I want to store a datframe from a parquet file into a PostgreSQL using Polars using this code:
def store_in_postgresql(df):
password = 'anon'
username = 'postgres'
database = 'nyc_taxis'
uri = f'postgresql://{username}:{password}@localhost:5432/{database}'
engine = create_engine(uri)
common_sql_state = "SQLSTATE: 42P07"
try:
df.write_database(table_name, connection=uri,
engine='adbc', if_exists='replace')
print('loading has been completed!')
except Exception as e:
if(common_sql_state in str(e)):
df.write_database(table_name, connection=uri,
engine='adbc', if_exists='append')
print('loading has been completed!')
else:
print(e)
but I'm getting this error:
INVALID_ARGUMENT: [libpq] Failed to execute COPY statement: PGRES_FATAL_ERROR ERROR: COPY file signature not recognized
. SQLSTATE: 22P04
the code store dataframes with small sizes like 4 million rows (200 mb) but when I want to store a big dataframe with 18 million rows (500 mb) I get the error above, is there a way to fix the code or perhaps slice the dataframe to have it stored in the database? thank you in advance.

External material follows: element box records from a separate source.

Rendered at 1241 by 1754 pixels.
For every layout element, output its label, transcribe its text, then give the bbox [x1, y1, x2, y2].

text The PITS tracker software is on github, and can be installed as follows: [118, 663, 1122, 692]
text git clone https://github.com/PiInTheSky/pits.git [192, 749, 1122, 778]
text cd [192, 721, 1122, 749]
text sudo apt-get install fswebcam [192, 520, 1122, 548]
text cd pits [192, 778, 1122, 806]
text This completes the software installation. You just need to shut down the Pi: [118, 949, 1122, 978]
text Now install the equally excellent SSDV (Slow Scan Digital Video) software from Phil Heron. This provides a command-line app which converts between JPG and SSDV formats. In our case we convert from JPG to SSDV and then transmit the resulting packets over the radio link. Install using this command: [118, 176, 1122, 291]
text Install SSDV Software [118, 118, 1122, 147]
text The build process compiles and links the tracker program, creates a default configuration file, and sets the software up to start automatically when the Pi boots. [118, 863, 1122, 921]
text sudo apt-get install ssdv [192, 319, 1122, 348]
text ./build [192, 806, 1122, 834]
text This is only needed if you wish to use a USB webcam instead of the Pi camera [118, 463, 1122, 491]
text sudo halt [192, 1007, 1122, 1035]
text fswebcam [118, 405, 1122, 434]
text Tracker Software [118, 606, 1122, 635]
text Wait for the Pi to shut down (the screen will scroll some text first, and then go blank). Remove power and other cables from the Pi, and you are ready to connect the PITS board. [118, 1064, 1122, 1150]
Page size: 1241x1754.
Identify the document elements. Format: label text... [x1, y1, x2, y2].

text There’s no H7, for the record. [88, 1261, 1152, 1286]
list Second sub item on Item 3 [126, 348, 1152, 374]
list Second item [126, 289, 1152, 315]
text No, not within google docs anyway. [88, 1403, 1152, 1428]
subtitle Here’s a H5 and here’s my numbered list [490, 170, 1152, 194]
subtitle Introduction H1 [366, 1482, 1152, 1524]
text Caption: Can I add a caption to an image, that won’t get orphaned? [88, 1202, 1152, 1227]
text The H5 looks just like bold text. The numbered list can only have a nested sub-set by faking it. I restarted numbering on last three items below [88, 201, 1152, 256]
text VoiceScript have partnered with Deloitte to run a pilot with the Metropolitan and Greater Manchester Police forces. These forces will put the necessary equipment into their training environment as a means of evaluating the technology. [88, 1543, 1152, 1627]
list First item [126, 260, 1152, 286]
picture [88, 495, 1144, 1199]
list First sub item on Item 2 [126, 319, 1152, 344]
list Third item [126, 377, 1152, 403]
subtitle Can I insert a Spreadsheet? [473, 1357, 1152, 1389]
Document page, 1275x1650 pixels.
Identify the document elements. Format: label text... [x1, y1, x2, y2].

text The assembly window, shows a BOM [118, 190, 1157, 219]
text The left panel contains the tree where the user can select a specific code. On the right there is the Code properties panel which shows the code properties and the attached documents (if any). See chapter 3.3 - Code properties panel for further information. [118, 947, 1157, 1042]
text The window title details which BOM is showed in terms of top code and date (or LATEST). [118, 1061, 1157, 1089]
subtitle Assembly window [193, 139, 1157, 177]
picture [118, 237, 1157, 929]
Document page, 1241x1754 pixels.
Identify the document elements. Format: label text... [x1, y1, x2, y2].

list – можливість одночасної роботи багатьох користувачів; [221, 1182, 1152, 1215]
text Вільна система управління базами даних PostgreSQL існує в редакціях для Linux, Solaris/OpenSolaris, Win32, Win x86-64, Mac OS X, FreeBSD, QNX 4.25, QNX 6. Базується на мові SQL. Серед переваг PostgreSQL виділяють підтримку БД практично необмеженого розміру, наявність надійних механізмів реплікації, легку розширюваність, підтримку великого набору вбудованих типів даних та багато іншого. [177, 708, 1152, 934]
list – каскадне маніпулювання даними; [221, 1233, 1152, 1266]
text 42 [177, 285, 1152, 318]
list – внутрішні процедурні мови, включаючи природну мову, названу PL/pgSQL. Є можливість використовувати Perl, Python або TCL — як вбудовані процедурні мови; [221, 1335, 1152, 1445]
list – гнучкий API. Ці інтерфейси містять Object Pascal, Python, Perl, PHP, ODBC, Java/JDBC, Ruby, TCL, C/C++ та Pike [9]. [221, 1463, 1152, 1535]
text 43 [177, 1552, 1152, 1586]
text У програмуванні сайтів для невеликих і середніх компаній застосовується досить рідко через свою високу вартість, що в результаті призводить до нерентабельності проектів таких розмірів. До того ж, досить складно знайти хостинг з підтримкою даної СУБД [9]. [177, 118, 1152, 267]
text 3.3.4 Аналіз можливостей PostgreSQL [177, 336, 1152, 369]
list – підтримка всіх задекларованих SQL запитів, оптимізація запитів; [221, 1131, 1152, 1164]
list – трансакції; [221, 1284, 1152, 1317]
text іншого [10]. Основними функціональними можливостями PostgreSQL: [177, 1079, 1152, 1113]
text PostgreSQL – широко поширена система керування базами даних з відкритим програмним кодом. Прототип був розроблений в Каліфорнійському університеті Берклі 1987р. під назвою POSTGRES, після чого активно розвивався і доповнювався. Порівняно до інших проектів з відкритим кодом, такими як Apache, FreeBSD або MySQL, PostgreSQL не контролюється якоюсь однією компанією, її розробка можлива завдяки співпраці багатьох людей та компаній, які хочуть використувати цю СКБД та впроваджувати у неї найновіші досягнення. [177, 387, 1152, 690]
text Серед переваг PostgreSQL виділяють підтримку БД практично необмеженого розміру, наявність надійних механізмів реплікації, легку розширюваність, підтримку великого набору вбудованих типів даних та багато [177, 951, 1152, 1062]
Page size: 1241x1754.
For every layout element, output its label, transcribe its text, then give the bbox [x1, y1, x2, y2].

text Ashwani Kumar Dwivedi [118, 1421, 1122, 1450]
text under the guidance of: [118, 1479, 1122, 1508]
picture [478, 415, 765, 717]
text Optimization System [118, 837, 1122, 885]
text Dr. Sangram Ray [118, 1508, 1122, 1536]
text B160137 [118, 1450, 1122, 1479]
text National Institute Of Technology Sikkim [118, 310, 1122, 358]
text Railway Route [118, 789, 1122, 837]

I think I've figured it out, it was a memory problem. since the function works for smaller dataframes and not big ones I made a new function to split the big dataframe into smaller chunks and then they are processed by the function above:
def store_by_chunking(df, num_of_chunks):
try:
length = len(df) // num_of_chunks
j = 0
list_of_chunks = []
for i in range(num_of_chunks):
list_of_chunks.append(j)
j += length
list_of_chunks.append(len(df))
print(list_of_chunks)
for i in range(num_of_chunks):
sliced_df = df.slice(list_of_chunks[i], list_of_chunks[i+1])
store_in_postgresql(sliced_df)
except Exception as e:
print(e)
this code has not given me an error so far, hope it helps people with the same problem.